Some of this could be a hangover from Friday's jobs report in the US, and from
the lawsuit launched by an arm of the government against the banking sector.
But Europe's wounds are also self-inflicted. Let us sum up the recent news. The
Greek talks with its multinational lenders have been suspended (broken down?)
on signs the government is missing its targets; Italy's politicians are
backtracking from the measures unveiled in its austerity budget. Europe's Plan
A - that countries will bring their debts down through fiscal discipline while
the markets wait patiently - looks less and less likely to succeed. In the FT,
Wolfgang Munchau said that
the very least one should expect is for the eurozone to abandon all austerity
measures with immediate effect
Actually, that is rather a lot to expect. Just to illustrate the confusion
among policymakers, Christine Lagarde, the new head of the IMF, said at the
weekend that European countries should
consider stimulus measures to drive growth
while Jean-Claude Trichet, head of the ECB, called for faster implementation of
austerity measures.
Plan B for the euro-zone was for fiscal union, meaning that the Germans would
guarantee the debts of the periphery. But with Angela Merkel suffering her
fifth regional election defeat of the year, the German government will be more
reluctant than ever to sign a blank cheque.
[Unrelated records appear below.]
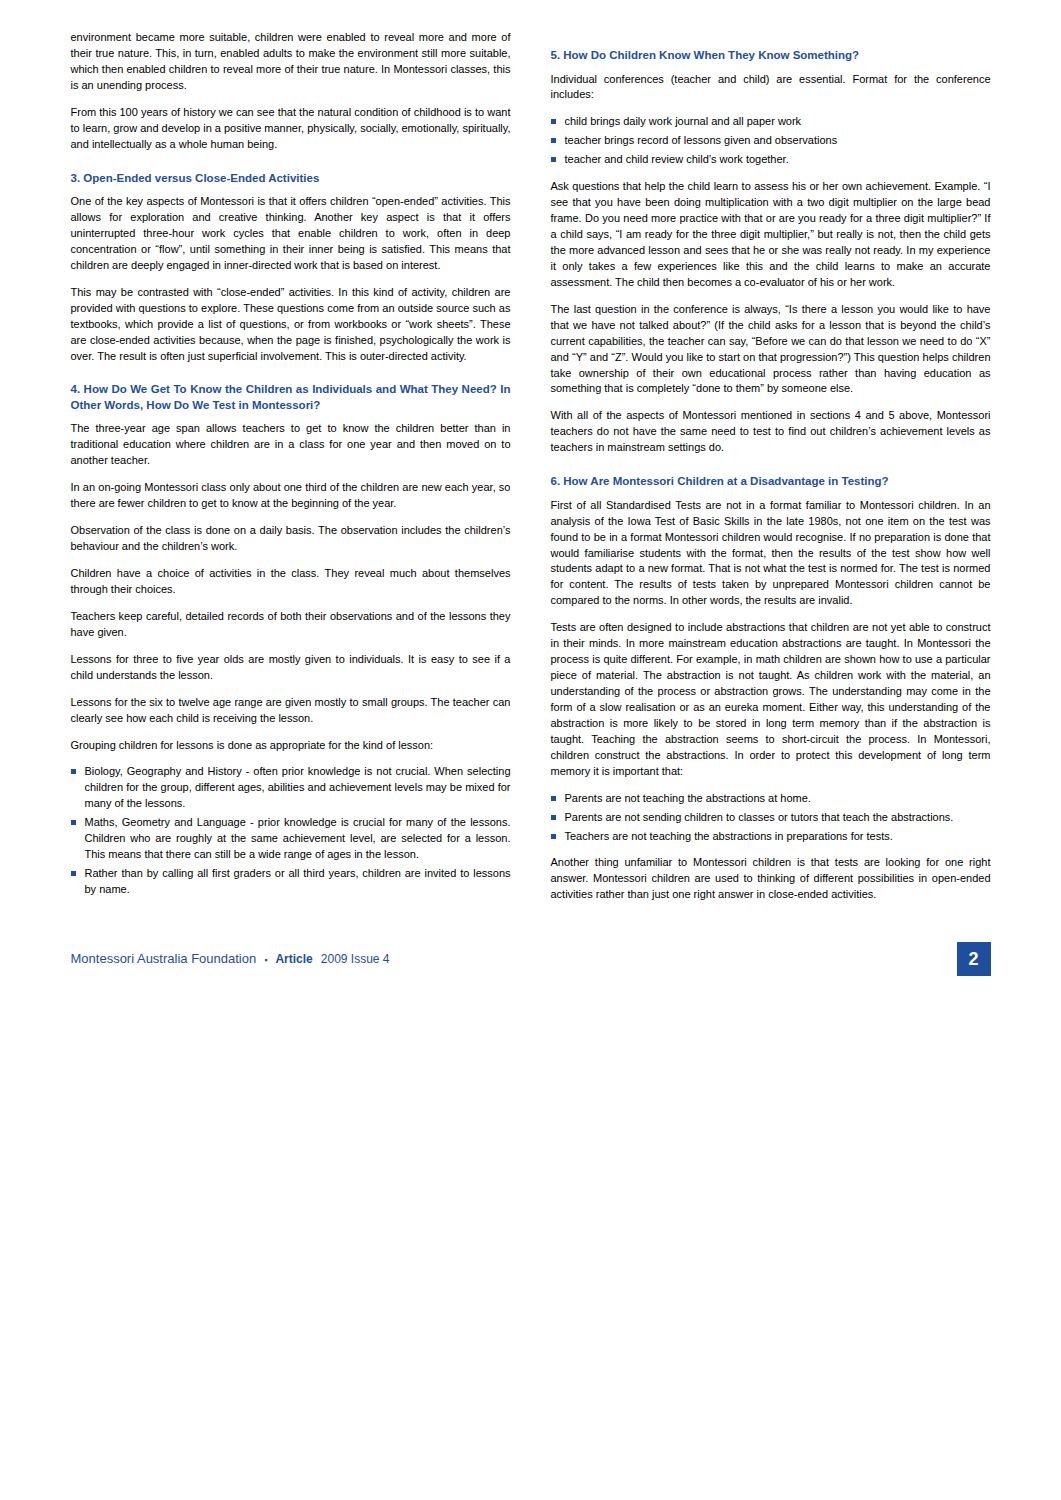environment became more suitable, children were enabled to reveal more and more of their true nature. This, in turn, enabled adults to make the environment still more suitable, which then enabled children to reveal more of their true nature. In Montessori classes, this is an unending process.
From this 100 years of history we can see that the natural condition of childhood is to want to learn, grow and develop in a positive manner, physically, socially, emotionally, spiritually, and intellectually as a whole human being.
3. Open-Ended versus Close-Ended Activities
One of the key aspects of Montessori is that it offers children “open-ended” activities. This allows for exploration and creative thinking. Another key aspect is that it offers uninterrupted three-hour work cycles that enable children to work, often in deep concentration or “flow”, until something in their inner being is satisfied. This means that children are deeply engaged in inner-directed work that is based on interest.
This may be contrasted with “close-ended” activities. In this kind of activity, children are provided with questions to explore. These questions come from an outside source such as textbooks, which provide a list of questions, or from workbooks or “work sheets”. These are close-ended activities because, when the page is finished, psychologically the work is over. The result is often just superficial involvement. This is outer-directed activity.
4. How Do We Get To Know the Children as Individuals and What They Need? In Other Words, How Do We Test in Montessori?
The three-year age span allows teachers to get to know the children better than in traditional education where children are in a class for one year and then moved on to another teacher.
In an on-going Montessori class only about one third of the children are new each year, so there are fewer children to get to know at the beginning of the year.
Observation of the class is done on a daily basis. The observation includes the children’s behaviour and the children’s work.
Children have a choice of activities in the class. They reveal much about themselves through their choices.
Teachers keep careful, detailed records of both their observations and of the lessons they have given.
Lessons for three to five year olds are mostly given to individuals. It is easy to see if a child understands the lesson.
Lessons for the six to twelve age range are given mostly to small groups. The teacher can clearly see how each child is receiving the lesson.
Grouping children for lessons is done as appropriate for the kind of lesson:
Biology, Geography and History - often prior knowledge is not crucial. When selecting children for the group, different ages, abilities and achievement levels may be mixed for many of the lessons.
Maths, Geometry and Language - prior knowledge is crucial for many of the lessons. Children who are roughly at the same achievement level, are selected for a lesson. This means that there can still be a wide range of ages in the lesson.
Rather than by calling all first graders or all third years, children are invited to lessons by name.
5. How Do Children Know When They Know Something?
Individual conferences (teacher and child) are essential. Format for the conference includes:
child brings daily work journal and all paper work
teacher brings record of lessons given and observations
teacher and child review child’s work together.
Ask questions that help the child learn to assess his or her own achievement. Example. “I see that you have been doing multiplication with a two digit multiplier on the large bead frame. Do you need more practice with that or are you ready for a three digit multiplier?” If a child says, “I am ready for the three digit multiplier,” but really is not, then the child gets the more advanced lesson and sees that he or she was really not ready. In my experience it only takes a few experiences like this and the child learns to make an accurate assessment. The child then becomes a co-evaluator of his or her work.
The last question in the conference is always, “Is there a lesson you would like to have that we have not talked about?” (If the child asks for a lesson that is beyond the child’s current capabilities, the teacher can say, “Before we can do that lesson we need to do “X” and “Y” and “Z”. Would you like to start on that progression?”) This question helps children take ownership of their own educational process rather than having education as something that is completely “done to them” by someone else.
With all of the aspects of Montessori mentioned in sections 4 and 5 above, Montessori teachers do not have the same need to test to find out children’s achievement levels as teachers in mainstream settings do.
6. How Are Montessori Children at a Disadvantage in Testing?
First of all Standardised Tests are not in a format familiar to Montessori children. In an analysis of the Iowa Test of Basic Skills in the late 1980s, not one item on the test was found to be in a format Montessori children would recognise. If no preparation is done that would familiarise students with the format, then the results of the test show how well students adapt to a new format. That is not what the test is normed for. The test is normed for content. The results of tests taken by unprepared Montessori children cannot be compared to the norms. In other words, the results are invalid.
Tests are often designed to include abstractions that children are not yet able to construct in their minds. In more mainstream education abstractions are taught. In Montessori the process is quite different. For example, in math children are shown how to use a particular piece of material. The abstraction is not taught. As children work with the material, an understanding of the process or abstraction grows. The understanding may come in the form of a slow realisation or as an eureka moment. Either way, this understanding of the abstraction is more likely to be stored in long term memory than if the abstraction is taught. Teaching the abstraction seems to short-circuit the process. In Montessori, children construct the abstractions. In order to protect this development of long term memory it is important that:
Parents are not teaching the abstractions at home.
Parents are not sending children to classes or tutors that teach the abstractions.
Teachers are not teaching the abstractions in preparations for tests.
Another thing unfamiliar to Montessori children is that tests are looking for one right answer. Montessori children are used to thinking of different possibilities in open-ended activities rather than just one right answer in close-ended activities.
Montessori Australia Foundation ▪ Article 2009 Issue 4
2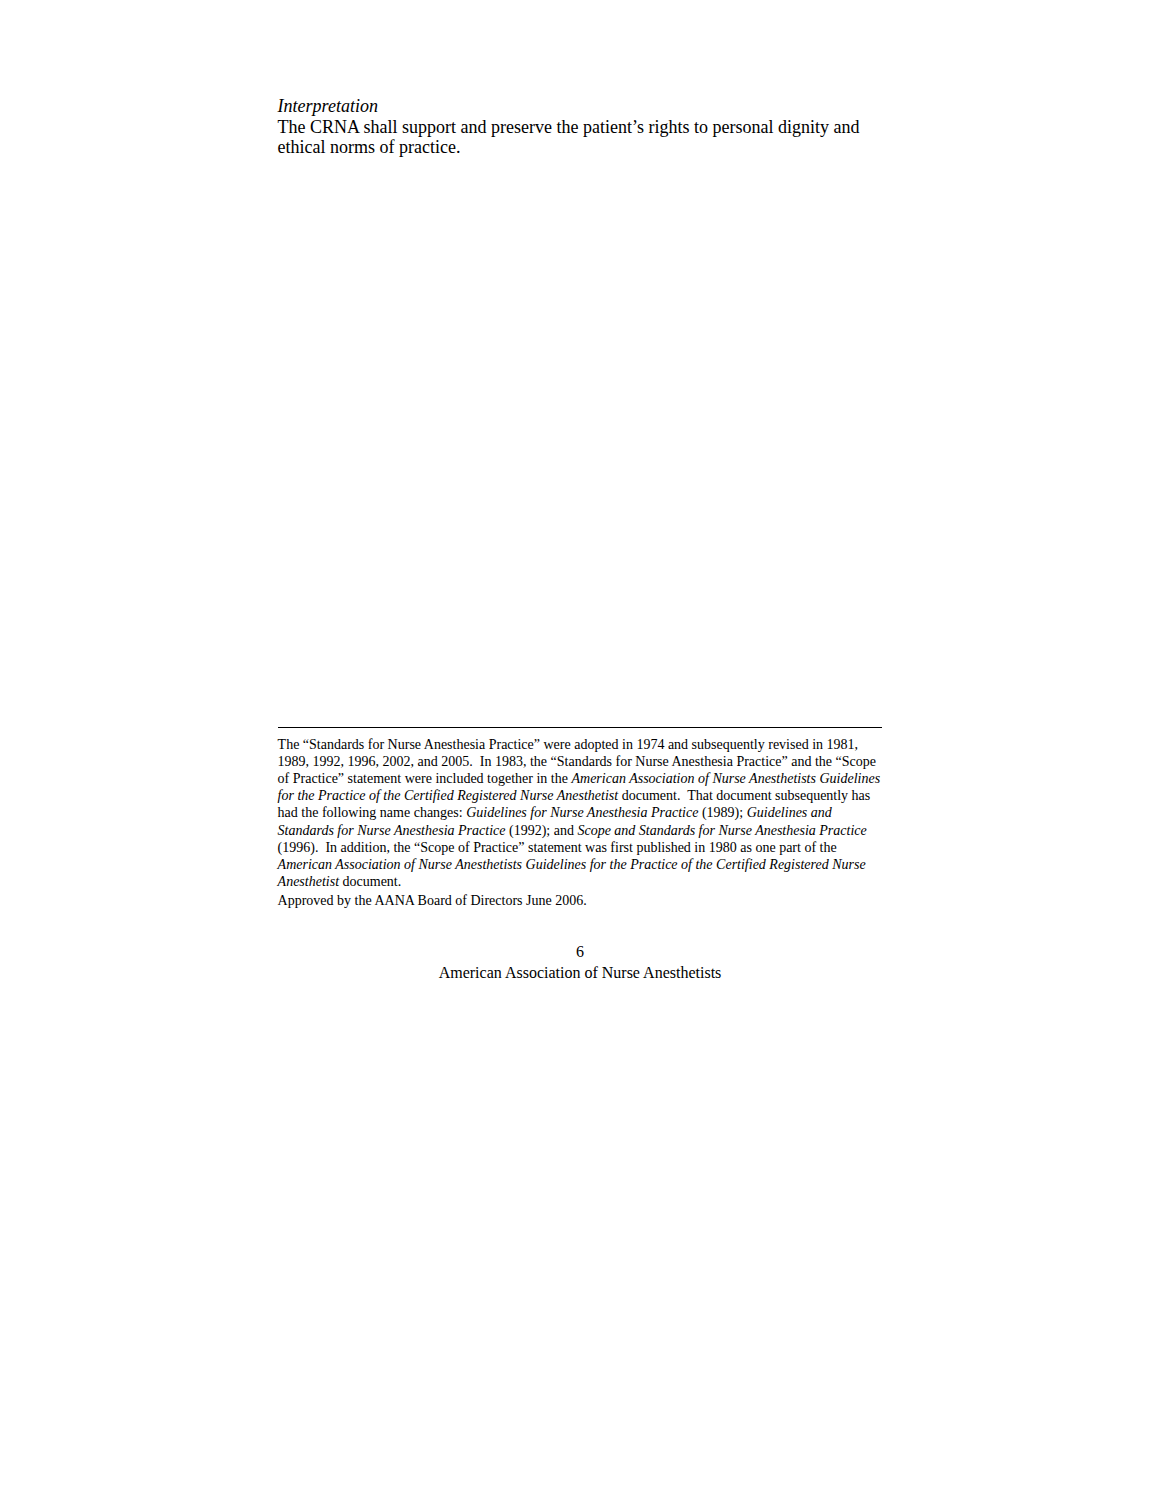Interpretation
The CRNA shall support and preserve the patient’s rights to personal dignity and ethical norms of practice.
The “Standards for Nurse Anesthesia Practice” were adopted in 1974 and subsequently revised in 1981, 1989, 1992, 1996, 2002, and 2005. In 1983, the “Standards for Nurse Anesthesia Practice” and the “Scope of Practice” statement were included together in the American Association of Nurse Anesthetists Guidelines for the Practice of the Certified Registered Nurse Anesthetist document. That document subsequently has had the following name changes: Guidelines for Nurse Anesthesia Practice (1989); Guidelines and Standards for Nurse Anesthesia Practice (1992); and Scope and Standards for Nurse Anesthesia Practice (1996). In addition, the “Scope of Practice” statement was first published in 1980 as one part of the American Association of Nurse Anesthetists Guidelines for the Practice of the Certified Registered Nurse Anesthetist document.
Approved by the AANA Board of Directors June 2006.
6
American Association of Nurse Anesthetists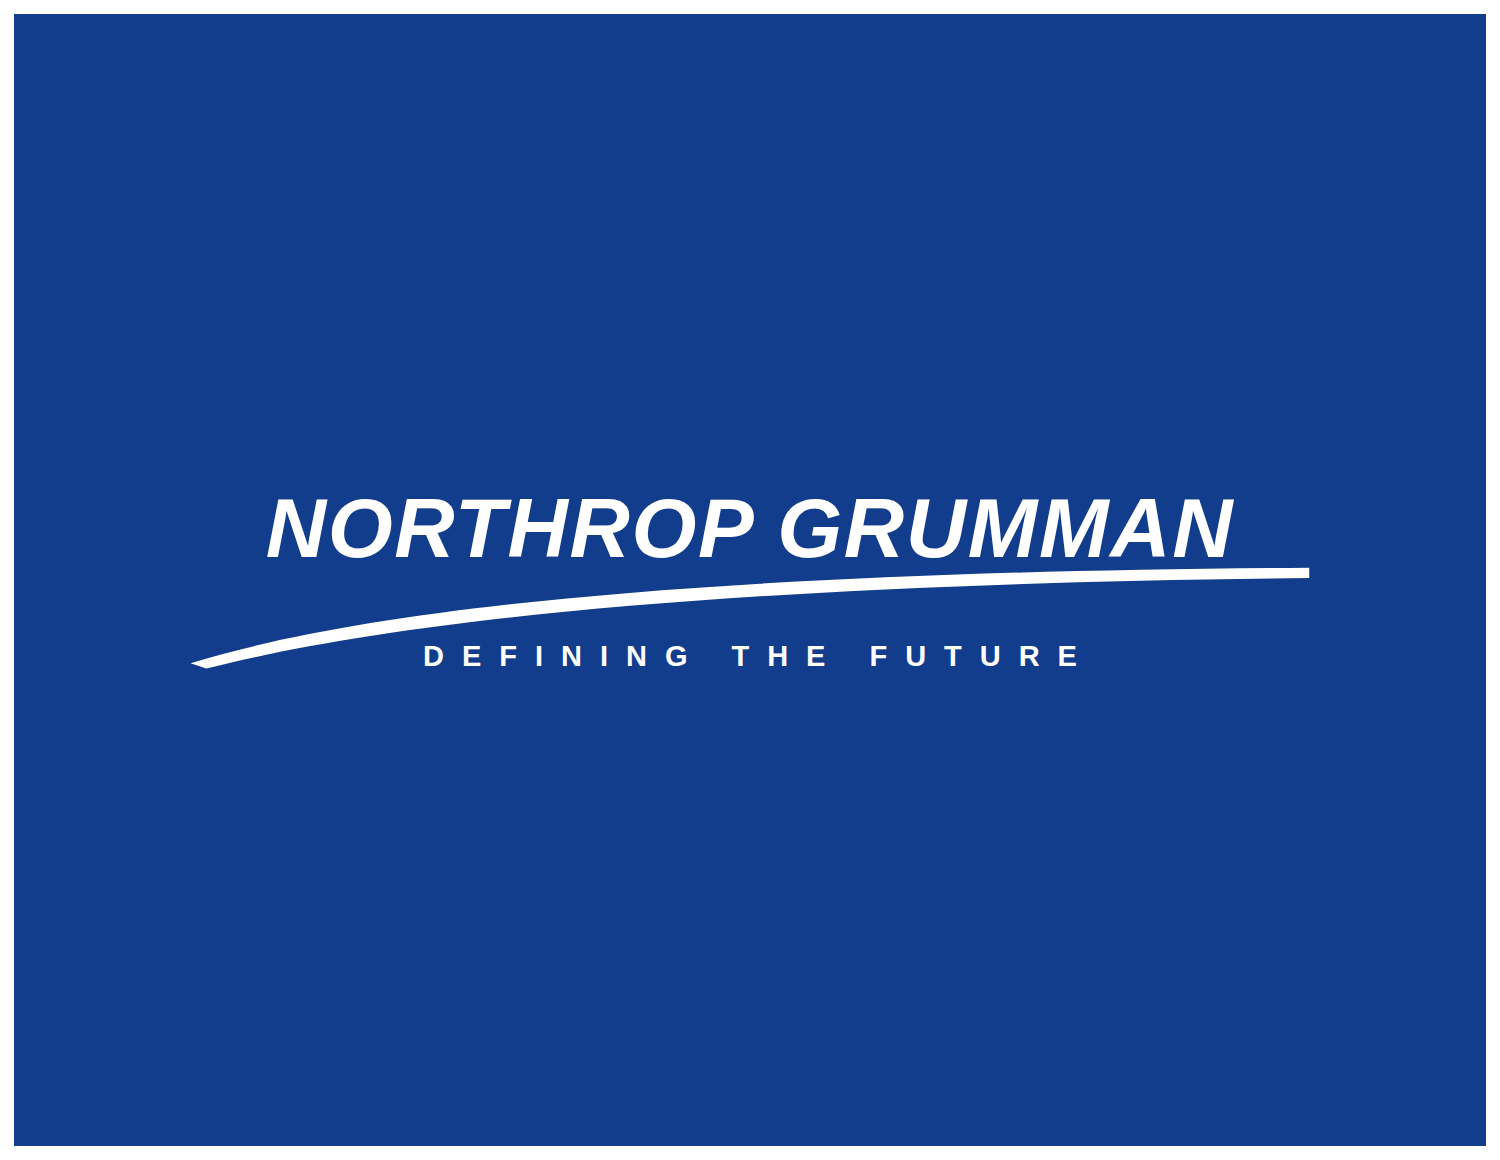NORTHROP GRUMMAN
Defining the Future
While the authorities bicker, the borrowing costs of banks are rising as US
money market funds retreat from the region. The costs of insuring against
European corporate defaults has risen 7% today. That will make the banks even
less keen to lend; the annual growth rate of private sector lending was just
2.4% on the latest data.
Animal spirits may not be the only factor that drives an economy. But when you
consider all the above factors - sovereign debt crisis, fiscal austerity, bank
funding pressures, weak credit growth, falling markets, political drift - the
background facing consumers and businesses is very gloomy. Only those German
companies exporting to China can feel immune.